Alchemical Reagent


Rules Questions


Had a question what does +1 CL for the purpose of effect mean for say Touch of Bloodletting. This is the alchemical reagent in question.

PFS Legal Salt
Source Alchemy Manual pg. 33 (Amazon)
Price 5 sp; Weight —
Salt is a vital mineral commodity. It is most commonly used as a desiccant and as a catalyst.
Power Component
Doses 20 (10 gp); Spells necromancy school
Effect +1 caster level for the purpose of effect


It increases the duration of the spell.

I suppose it may not interact with caster level checks to overcome SR or concentration.


hmm I'm not sure, alchemical reagents that increase duration come out and clearly state it though, ie:

Magnesium
Source Alchemy Manual pg. 0 (Amazon)
Price 1 gp; Weight —
Magnesium is an extremely light and reactive metal that burns brightly when exposed to air. It is important for all living things, especially plants.
Power Component
Doses 2 (2 gp); Spells transmutation school
Effect +1 caster level for the purpose of duration


Touch of bloodletting has no caster level based effects other than duration. Given the wording of the other spell it turns out you don't even get increased duration.


Then I am confused on what it does. Would it work for Touch of Blindness?

http://www.d20pfsrd.com/magic/all-spells/t/touch-of-blindness/


I guess it could increase the number of touch attacks you can make while providing one less turn to deliver all of them. An easier spell may be vampiric touch, available at wizard 5, it would deal 2d6 damage. With one more caster level you could deal 3d6.


Unfortunately I'm a Cleric :(


Wouldn't casting the spell then hitting two creatures with the touch not be possible. Since casting is a standard action and making more than one touch attack constitutes a full round action? Anyone know?


As part of the spell you get one free touch attack.
Unless you use a full round you can't deliver two touch attacks and that only once you have a BAB of at least 6 (or have haste).
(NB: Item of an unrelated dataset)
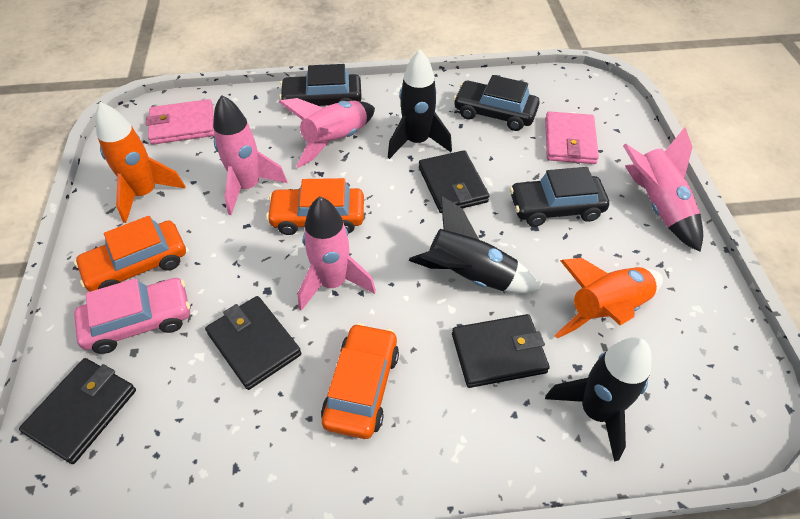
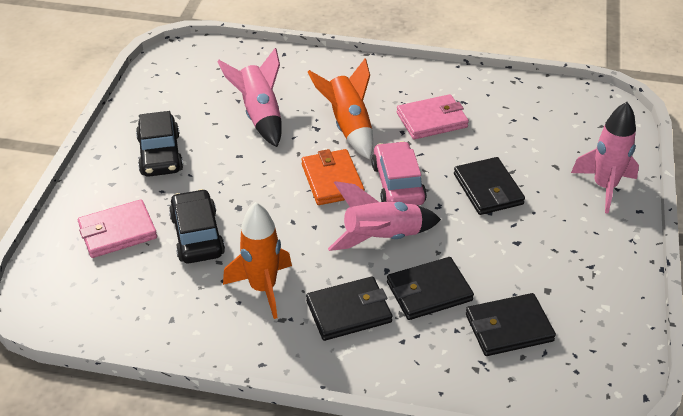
black car: [279,64,362,106] [453,75,540,131] [510,167,609,227] = 3 -> [136,111,183,177] [169,189,225,263] = 2
black rocket: [388,49,452,159] [409,196,542,293] [545,337,652,462] = 3 -> none = 0
orange car: [74,216,186,292] [266,178,364,235] [321,323,399,439] = 3 -> none = 0
orange wallet: none = 0 -> [301,149,365,205] = 1
pink rocket: [213,95,287,215] [279,98,375,168] [298,196,376,311] [623,127,703,252] = 4 -> [217,48,282,147] [328,181,441,251] [571,102,639,213] = 3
I should mention that touch attacks with multiple touches can be held. So you could attack again the next round again. Say you're a third level cleric, you attack as part of the casting for free. Then next round you can use another standard action to attack again and on the third round one more time since the spell last for 3 rounds (even thought you'd get 4 attacks out of it).

Btw, this action is called holding the charge and is dispelled if you cast another spell.

I don't know many cleric spells but a cure light wounds spell would go (for a level 1 cleric) from 1d8+1 to 1d8+2. Or being a level 5 cleric, you could get an additional bonus from Divine Favor at caster level 6.
This reagent doesn't extend the maximum, so this caster level 6 cleric would still cast cure light wounds at d8+5 rather than d8+6.


Pathfinder changed cure spells to be conjuration rather than necromancy, Trish.

I think the intended use of salt as an alchemical reagent is to increase the HD limit of an animate dead spell, there's historical precedent for the use of salt in such rituals. Anything it grants to other spells is a coincidence if that's so.

Silver Crusade

avr wrote:
Pathfinder changed cure spells to be conjuration rather than necromancy, Trish.

That was 3rd actually (still salty about that -_-).


Damn, I didn't get that memo. Thanks for clarifying.